* **TASK DETAILS**:
Arrange the lines below as a Markdown table with the columns Row and Line, and leave out any blank lines. Begin at the line that contains "catalogue / barcode: US 270874" and stop after the line that contains "locality: Río Coro-Coro".

---- SOURCE DATA

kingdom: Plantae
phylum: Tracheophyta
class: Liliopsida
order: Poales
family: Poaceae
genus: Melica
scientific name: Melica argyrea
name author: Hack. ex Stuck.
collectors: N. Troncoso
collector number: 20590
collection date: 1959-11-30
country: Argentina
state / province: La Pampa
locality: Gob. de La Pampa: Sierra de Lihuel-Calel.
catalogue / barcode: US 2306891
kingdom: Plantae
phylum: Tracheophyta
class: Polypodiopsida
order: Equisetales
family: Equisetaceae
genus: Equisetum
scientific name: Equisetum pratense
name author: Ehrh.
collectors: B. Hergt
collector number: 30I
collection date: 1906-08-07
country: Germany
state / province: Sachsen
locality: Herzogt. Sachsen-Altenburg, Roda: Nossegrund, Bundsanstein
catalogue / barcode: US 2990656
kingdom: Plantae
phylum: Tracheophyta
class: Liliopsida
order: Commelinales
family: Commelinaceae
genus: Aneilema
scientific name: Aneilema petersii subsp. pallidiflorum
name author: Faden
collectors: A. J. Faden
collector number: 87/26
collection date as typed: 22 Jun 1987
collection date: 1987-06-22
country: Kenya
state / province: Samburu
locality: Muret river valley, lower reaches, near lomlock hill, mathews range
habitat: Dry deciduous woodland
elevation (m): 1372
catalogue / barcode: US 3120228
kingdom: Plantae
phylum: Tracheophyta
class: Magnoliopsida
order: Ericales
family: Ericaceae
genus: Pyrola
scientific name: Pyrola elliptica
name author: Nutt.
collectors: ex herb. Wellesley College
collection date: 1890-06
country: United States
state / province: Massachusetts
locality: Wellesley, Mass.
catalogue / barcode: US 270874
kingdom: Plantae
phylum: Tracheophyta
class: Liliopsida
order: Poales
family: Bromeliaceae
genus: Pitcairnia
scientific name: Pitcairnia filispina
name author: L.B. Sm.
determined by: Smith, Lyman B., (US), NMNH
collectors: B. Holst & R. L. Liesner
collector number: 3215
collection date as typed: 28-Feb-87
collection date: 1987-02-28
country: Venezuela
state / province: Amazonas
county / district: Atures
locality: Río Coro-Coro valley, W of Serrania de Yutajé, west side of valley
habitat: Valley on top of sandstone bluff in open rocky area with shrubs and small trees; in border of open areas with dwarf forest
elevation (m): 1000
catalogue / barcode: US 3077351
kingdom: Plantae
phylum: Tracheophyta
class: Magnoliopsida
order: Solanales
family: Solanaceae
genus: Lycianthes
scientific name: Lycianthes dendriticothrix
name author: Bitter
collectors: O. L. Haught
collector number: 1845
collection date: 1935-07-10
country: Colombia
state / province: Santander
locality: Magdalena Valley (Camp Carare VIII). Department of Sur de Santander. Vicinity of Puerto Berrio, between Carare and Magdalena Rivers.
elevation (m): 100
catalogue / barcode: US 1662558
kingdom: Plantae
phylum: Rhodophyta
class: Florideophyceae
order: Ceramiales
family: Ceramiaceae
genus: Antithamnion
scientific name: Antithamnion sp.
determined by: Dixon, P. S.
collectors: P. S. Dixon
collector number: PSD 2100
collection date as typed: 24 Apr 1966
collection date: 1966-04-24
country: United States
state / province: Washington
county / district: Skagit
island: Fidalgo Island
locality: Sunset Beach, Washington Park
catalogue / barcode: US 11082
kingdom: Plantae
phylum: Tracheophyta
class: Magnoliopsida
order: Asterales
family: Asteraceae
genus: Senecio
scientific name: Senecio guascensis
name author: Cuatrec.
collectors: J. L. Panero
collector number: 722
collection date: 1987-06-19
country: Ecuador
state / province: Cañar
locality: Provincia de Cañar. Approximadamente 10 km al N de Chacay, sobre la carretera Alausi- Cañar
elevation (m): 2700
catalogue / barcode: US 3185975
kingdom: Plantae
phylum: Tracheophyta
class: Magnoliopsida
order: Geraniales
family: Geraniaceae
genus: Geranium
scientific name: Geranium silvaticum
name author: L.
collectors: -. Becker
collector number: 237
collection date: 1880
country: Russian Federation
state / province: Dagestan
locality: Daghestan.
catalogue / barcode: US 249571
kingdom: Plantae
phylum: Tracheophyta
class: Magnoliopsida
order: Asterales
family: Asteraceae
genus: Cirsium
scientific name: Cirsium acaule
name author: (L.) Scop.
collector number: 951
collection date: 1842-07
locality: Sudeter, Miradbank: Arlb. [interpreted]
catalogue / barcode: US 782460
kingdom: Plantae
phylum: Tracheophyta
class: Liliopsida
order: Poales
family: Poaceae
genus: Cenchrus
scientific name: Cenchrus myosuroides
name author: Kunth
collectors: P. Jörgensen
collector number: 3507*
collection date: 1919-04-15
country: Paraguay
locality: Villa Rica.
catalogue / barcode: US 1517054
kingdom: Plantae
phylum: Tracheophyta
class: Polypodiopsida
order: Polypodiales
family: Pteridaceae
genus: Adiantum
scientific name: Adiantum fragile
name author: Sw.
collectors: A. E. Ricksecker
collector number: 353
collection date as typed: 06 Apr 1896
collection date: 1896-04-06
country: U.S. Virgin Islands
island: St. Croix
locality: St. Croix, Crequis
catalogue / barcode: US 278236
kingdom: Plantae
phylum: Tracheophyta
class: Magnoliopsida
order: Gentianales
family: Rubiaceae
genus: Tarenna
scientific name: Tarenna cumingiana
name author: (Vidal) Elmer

--------

* **RESULT OF THIS EXERCISE**:
| Row | Line |
|---|---|
| 1 | catalogue / barcode: US 270874 |
| 2 | kingdom: Plantae |
| 3 | phylum: Tracheophyta |
| 4 | class: Liliopsida |
| 5 | order: Poales |
| 6 | family: Bromeliaceae |
| 7 | genus: Pitcairnia |
| 8 | scientific name: Pitcairnia filispina |
| 9 | name author: L.B. Sm. |
| 10 | determined by: Smith, Lyman B., (US), NMNH |
| 11 | collectors: B. Holst & R. L. Liesner |
| 12 | collector number: 3215 |
| 13 | collection date as typed: 28-Feb-87 |
| 14 | collection date: 1987-02-28 |
| 15 | country: Venezuela |
| 16 | state / province: Amazonas |
| 17 | county / district: Atures |
| 18 | locality: Río Coro-Coro valley, W of Serrania de Yutajé, west side of valley |